Teaching Preteens Telephone Tact

By Megan Kopp

Pages:  1  2  3  

How do you teach your child what is and is not acceptable regarding telephone use? Is there a secret for cultivating respect for one of the most popular appliances in your home? The following suggestions should help you instill a sense of caution without pressing too many panic buttons.

Start Young and Build

Start as soon as you think a child is capable of answering a phone, and establish rules for use. "Begin with practice calls," says Evelyn Petersen, parenting columnist and author of Growing Responsible Kids (Totline Books, 1997). "Ask a family member to call and have them give a message."

Lisa Bacon, of New Zealand, agrees that practice makes perfect. "I think you can tell a child something until he is blue in the face, but children learn a lot more by doing, and that applies to phone skills as well as anything else," she says. "Basically [my children are] encouraged to answer the phone if I am busy. So I am semi-teaching them as they are doing it. After the call I explain to them, for example, how to announce themselves on the phone instead of just saying 'Hello,' and how to nicely ask who is calling instead of 'Who is it?'"

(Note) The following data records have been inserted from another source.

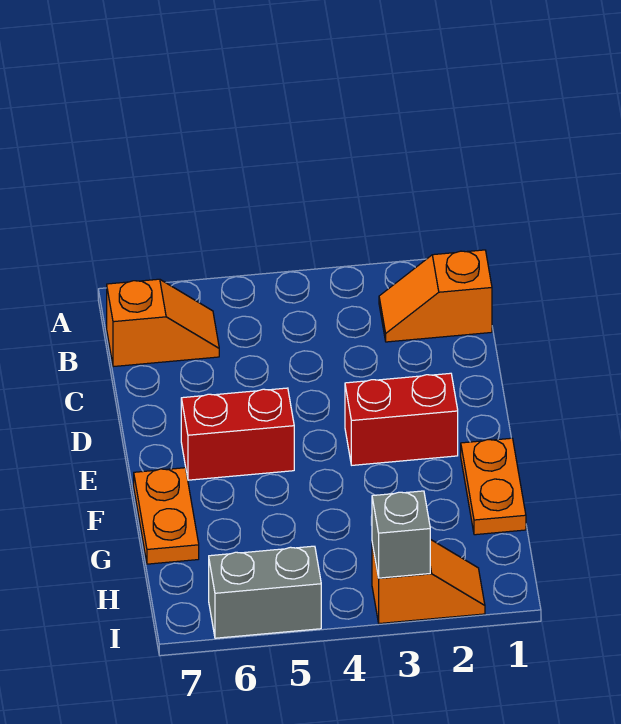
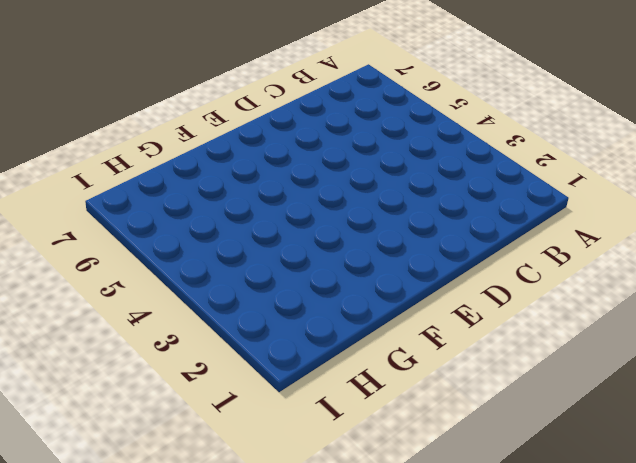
none -> orange slope B1:B2 level 1 top 1
none -> orange slope B6:B7 level 1 top 7

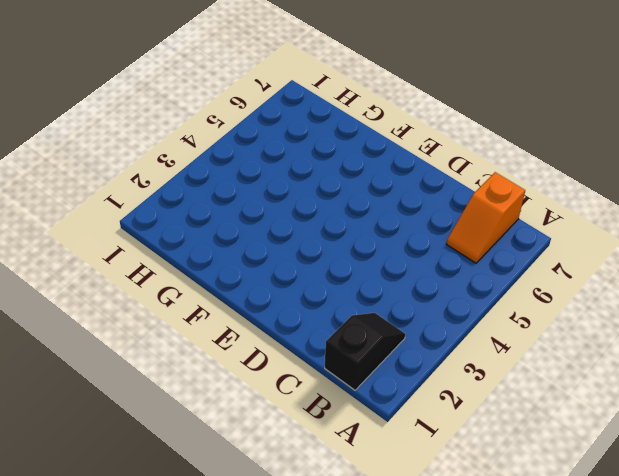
black slope B1:B2 level 1 top 1 -> orange slope B1:B2 level 1 top 1
none -> red brick E2:E3 level 1
none -> red brick E5:E6 level 1

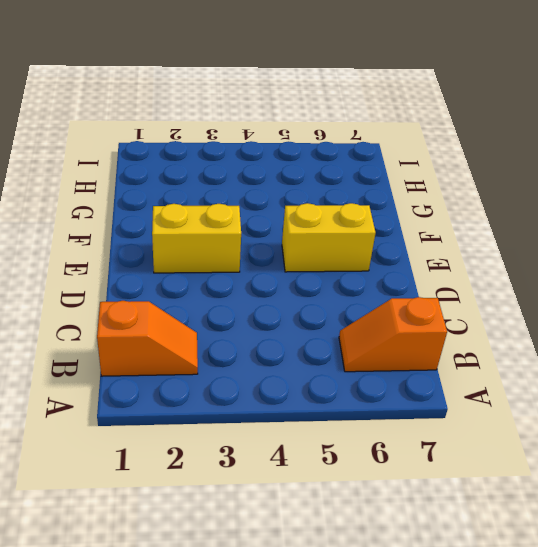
yellow brick E2:E3 level 1 -> red brick E2:E3 level 1
yellow brick E5:E6 level 1 -> red brick E5:E6 level 1
none -> orange plate F1:G1 level 1
none -> orange plate F7:G7 level 1

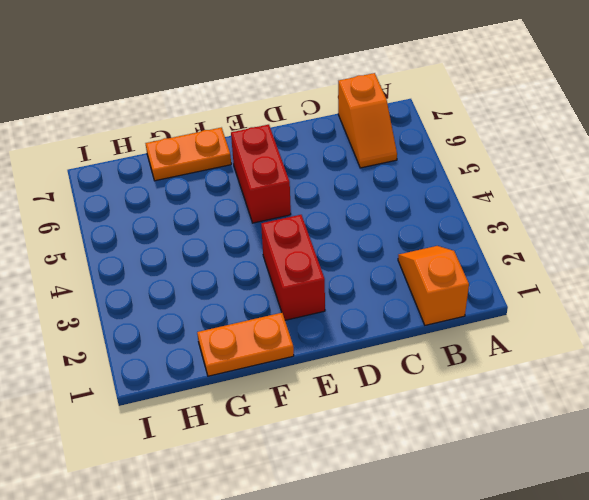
none -> orange slope I2:I3 level 1 top 3
none -> grey brick I5:I6 level 1

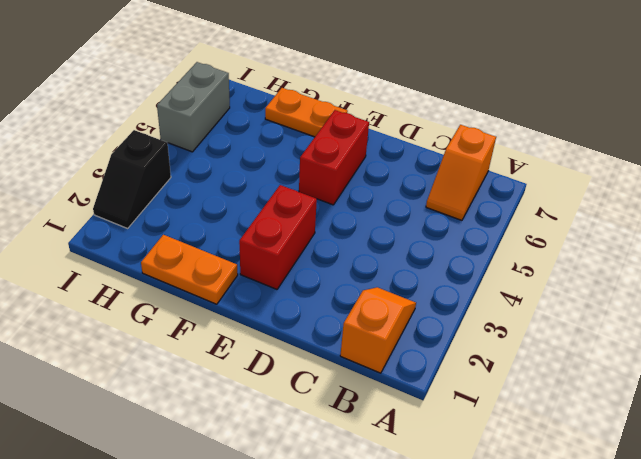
black slope I2:I3 level 1 top 3 -> orange slope I2:I3 level 1 top 3
none -> grey brick I3 level 2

Establish and Follow Routines

Petersen recommends establishing the following safety precautions and procedures for telephone use:

Keep a spiral-bound notebook and pencil beside the phone for messages. "Loose messages get lost too easily," she says. If your entire family uses the notebook system, it becomes the standard to check "the book" for incoming calls. By the time your child is 10, they should be pretty comfortable with recording the time and date, who called, what the message is and a phone number to return the call.